#### What you need to do:
Copy the entries below exactly, but only from the line containing "all relevant paths" through the final line.

Dataset entries:
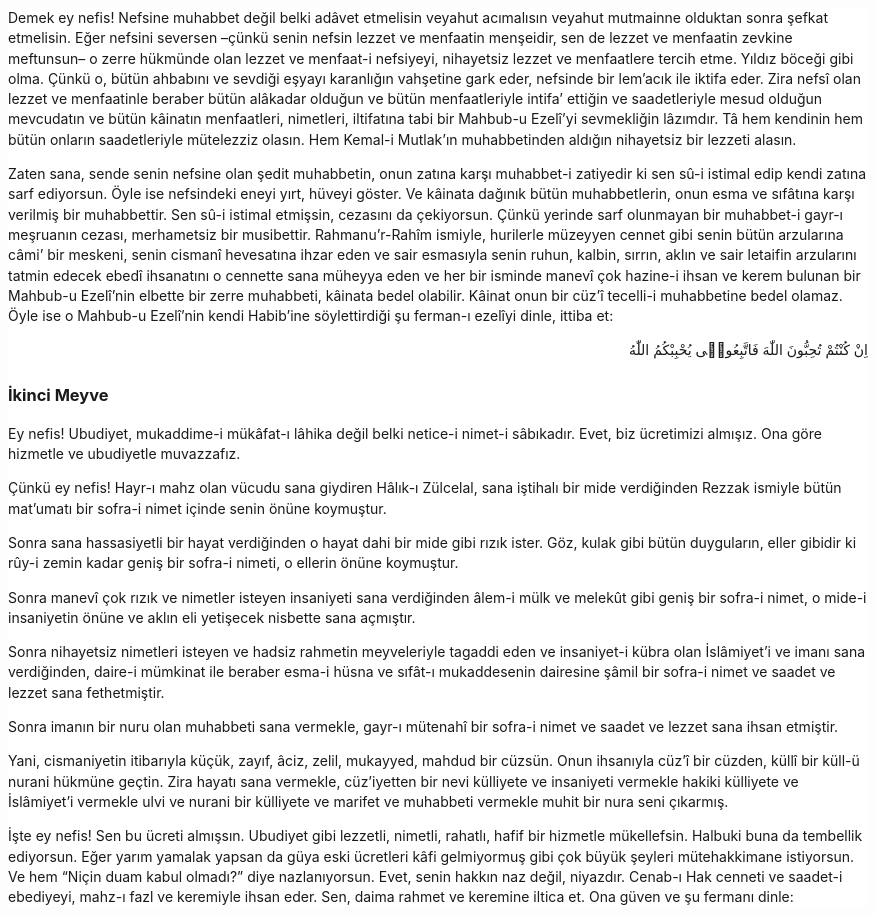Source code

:Demek ey nefis! Nefsine muhabbet değil belki adâvet etmelisin veyahut acımalısın veyahut mutmainne olduktan sonra şefkat etmelisin. Eğer nefsini seversen –çünkü senin nefsin lezzet ve menfaatin menşeidir, sen de lezzet ve menfaatin zevkine meftunsun– o zerre hükmünde olan lezzet ve menfaat-i nefsiyeyi, nihayetsiz lezzet ve menfaatlere tercih etme. Yıldız böceği gibi olma. Çünkü o, bütün ahbabını ve sevdiği eşyayı karanlığın vahşetine gark eder, nefsinde bir lem’acık ile iktifa eder. Zira nefsî olan lezzet ve menfaatinle beraber bütün alâkadar olduğun ve bütün menfaatleriyle intifa’ ettiğin ve saadetleriyle mesud olduğun mevcudatın ve bütün kâinatın menfaatleri, nimetleri, iltifatına tabi bir Mahbub-u Ezelî’yi sevmekliğin lâzımdır. Tâ hem kendinin hem bütün onların saadetleriyle mütelezziz olasın. Hem Kemal-i Mutlak’ın muhabbetinden aldığın nihayetsiz bir lezzeti alasın.

Zaten sana, sende senin nefsine olan şedit muhabbetin, onun zatına karşı muhabbet-i zatiyedir ki sen sû-i istimal edip kendi zatına sarf ediyorsun. Öyle ise nefsindeki eneyi yırt, hüveyi göster. Ve kâinata dağınık bütün muhabbetlerin, onun esma ve sıfâtına karşı verilmiş bir muhabbettir. Sen sû-i istimal etmişsin, cezasını da çekiyorsun. Çünkü yerinde sarf olunmayan bir muhabbet-i gayr-ı meşruanın cezası, merhametsiz bir musibettir. Rahmanu’r-Rahîm ismiyle, hurilerle müzeyyen cennet gibi senin bütün arzularına câmi’ bir meskeni, senin cismanî hevesatına ihzar eden ve sair esmasıyla senin ruhun, kalbin, sırrın, aklın ve sair letaifin arzularını tatmin edecek ebedî ihsanatını o cennette sana müheyya eden ve her bir isminde manevî çok hazine-i ihsan ve kerem bulunan bir Mahbub-u Ezelî’nin elbette bir zerre muhabbeti, kâinata bedel olabilir. Kâinat onun bir cüz’î tecelli-i muhabbetine bedel olamaz. Öyle ise o Mahbub-u Ezelî’nin kendi Habib’ine söylettirdiği şu ferman-ı ezelîyi dinle, ittiba et:

<p class="arabic" dir="rtl">اِنْ كُنْتُمْ تُحِبُّونَ اللّٰهَ فَاتَّبِعُونٖى يُحْبِبْكُمُ اللّٰهُ</p>

### İkinci Meyve

Ey nefis! Ubudiyet, mukaddime-i mükâfat-ı lâhika değil belki netice-i nimet-i sâbıkadır. Evet, biz ücretimizi almışız. Ona göre hizmetle ve ubudiyetle muvazzafız.

Çünkü ey nefis! Hayr-ı mahz olan vücudu sana giydiren Hâlık-ı Zülcelal, sana iştihalı bir mide verdiğinden Rezzak ismiyle bütün mat’umatı bir sofra-i nimet içinde senin önüne koymuştur.

Sonra sana hassasiyetli bir hayat verdiğinden o hayat dahi bir mide gibi rızık ister. Göz, kulak gibi bütün duyguların, eller gibidir ki rûy-i zemin kadar geniş bir sofra-i nimeti, o ellerin önüne koymuştur.

Sonra manevî çok rızık ve nimetler isteyen insaniyeti sana verdiğinden âlem-i mülk ve melekût gibi geniş bir sofra-i nimet, o mide-i insaniyetin önüne ve aklın eli yetişecek nisbette sana açmıştır.

Sonra nihayetsiz nimetleri isteyen ve hadsiz rahmetin meyveleriyle tagaddi eden ve insaniyet-i kübra olan İslâmiyet’i ve imanı sana verdiğinden, daire-i mümkinat ile beraber esma-i hüsna ve sıfât-ı mukaddesenin dairesine şâmil bir sofra-i nimet ve saadet ve lezzet sana fethetmiştir.

Sonra imanın bir nuru olan muhabbeti sana vermekle, gayr-ı mütenahî bir sofra-i nimet ve saadet ve lezzet sana ihsan etmiştir.

Yani, cismaniyetin itibarıyla küçük, zayıf, âciz, zelil, mukayyed, mahdud bir cüzsün. Onun ihsanıyla cüz’î bir cüzden, küllî bir küll-ü nurani hükmüne geçtin. Zira hayatı sana vermekle, cüz’iyetten bir nevi külliyete ve insaniyeti vermekle hakiki külliyete ve İslâmiyet’i vermekle ulvi ve nurani bir külliyete ve marifet ve muhabbeti vermekle muhit bir nura seni çıkarmış.

İşte ey nefis! Sen bu ücreti almışsın. Ubudiyet gibi lezzetli, nimetli, rahatlı, hafif bir hizmetle mükellefsin. Halbuki buna da tembellik ediyorsun. Eğer yarım yamalak yapsan da güya eski ücretleri kâfi gelmiyormuş gibi çok büyük şeyleri mütehakkimane istiyorsun. Ve hem “Niçin duam kabul olmadı?” diye nazlanıyorsun. Evet, senin hakkın naz değil, niyazdır. Cenab-ı Hak cenneti ve saadet-i ebediyeyi, mahz-ı fazl ve keremiyle ihsan eder. Sen, daima rahmet ve keremine iltica et. Ona güven ve şu fermanı dinle:
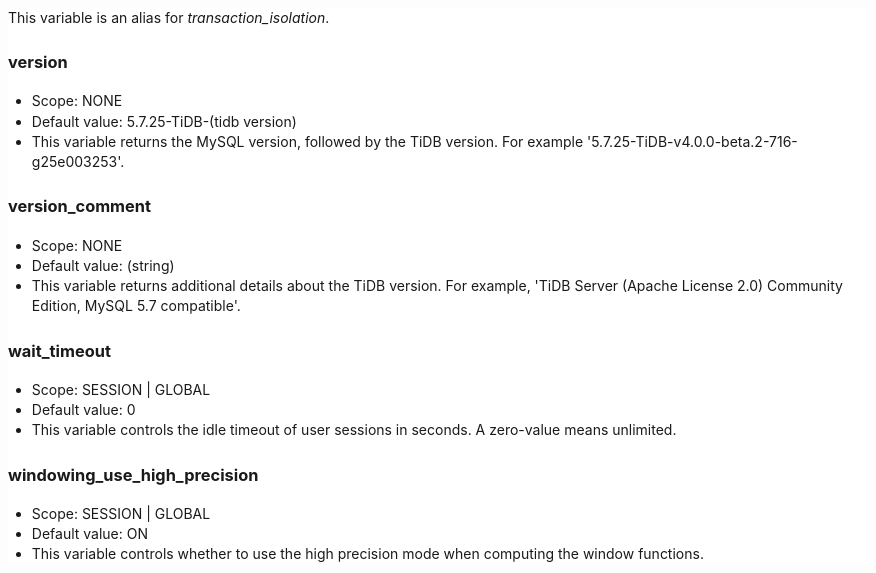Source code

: This variable is an alias for _transaction_isolation_.

### version

- Scope: NONE
- Default value: 5.7.25-TiDB-(tidb version)
- This variable returns the MySQL version, followed by the TiDB version. For example '5.7.25-TiDB-v4.0.0-beta.2-716-g25e003253'.

### version_comment

- Scope: NONE
- Default value: (string)
- This variable returns additional details about the TiDB version. For example, 'TiDB Server (Apache License 2.0) Community Edition, MySQL 5.7 compatible'.

### wait_timeout

- Scope: SESSION | GLOBAL
- Default value: 0
- This variable controls the idle timeout of user sessions in seconds. A zero-value means unlimited.

### windowing_use_high_precision

- Scope: SESSION | GLOBAL
- Default value: ON
- This variable controls whether to use the high precision mode when computing the window functions.
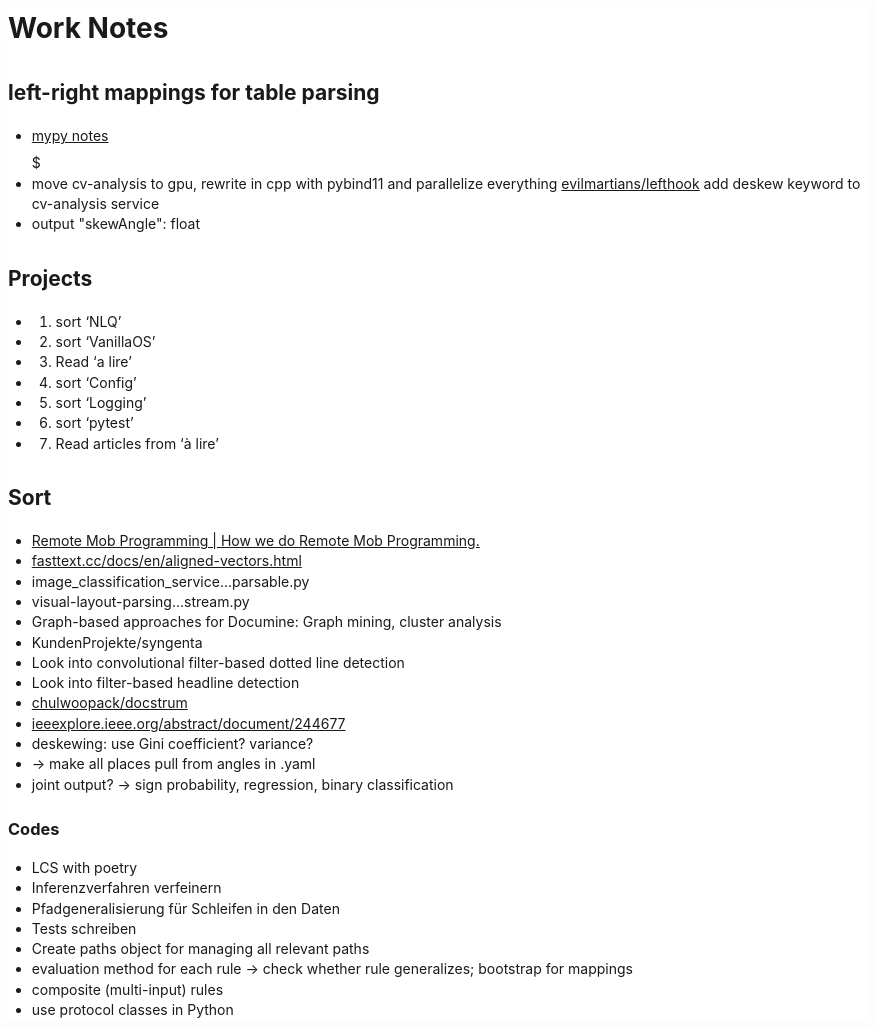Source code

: # Work Notes

## left-right mappings for table parsing

* [mypy notes](https://stackoverflow.com/questions/57785471/why-does-mypy-think-library-imports-are-missing) $$$$$$$$$
* move cv-analysis to gpu, rewrite in cpp with pybind11 and parallelize everything
[evilmartians/lefthook](https://github.com/evilmartians/lefthook)
add deskew keyword to cv-analysis service
* output "skewAngle": float

## Projects

* 1. sort ‘NLQ’
* 2. sort ‘VanillaOS’
* 3. Read ‘a lire’
* 4. sort ‘Config’
* 5. sort ‘Logging’
* 6. sort ‘pytest’
* 7. Read articles from ‘à lire’

## Sort

* [Remote Mob Programming | How we do Remote Mob Programming.](https://www.remotemobprogramming.org/)
* [fasttext.cc/docs/en/aligned-vectors.html](https://fasttext.cc/docs/en/aligned-vectors.html)
* image_classification_service...parsable.py
* visual-layout-parsing...stream.py
* Graph-based approaches for Documine: Graph mining, cluster analysis
* KundenProjekte/syngenta
* Look into convolutional filter-based dotted line detection
* Look into filter-based headline detection
* [chulwoopack/docstrum](https://github.com/chulwoopack/docstrum)
* [ieeexplore.ieee.org/abstract/document/244677](https://ieeexplore.ieee.org/abstract/document/244677)
* deskewing: use Gini coefficient? variance?
* -> make all places pull from angles in .yaml
* joint output? -> sign probability, regression, binary classification

### Codes

* LCS with poetry
* Inferenzverfahren verfeinern
* Pfadgeneralisierung für Schleifen in den Daten
* Tests schreiben
* Create paths object for managing all relevant paths
* evaluation method for each rule -> check whether rule generalizes; bootstrap for mappings
* composite (multi-input) rules
* use protocol classes in Python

#### Worked solution:
* Create paths object for managing all relevant paths
* evaluation method for each rule -> check whether rule generalizes; bootstrap for mappings
* composite (multi-input) rules
* use protocol classes in Python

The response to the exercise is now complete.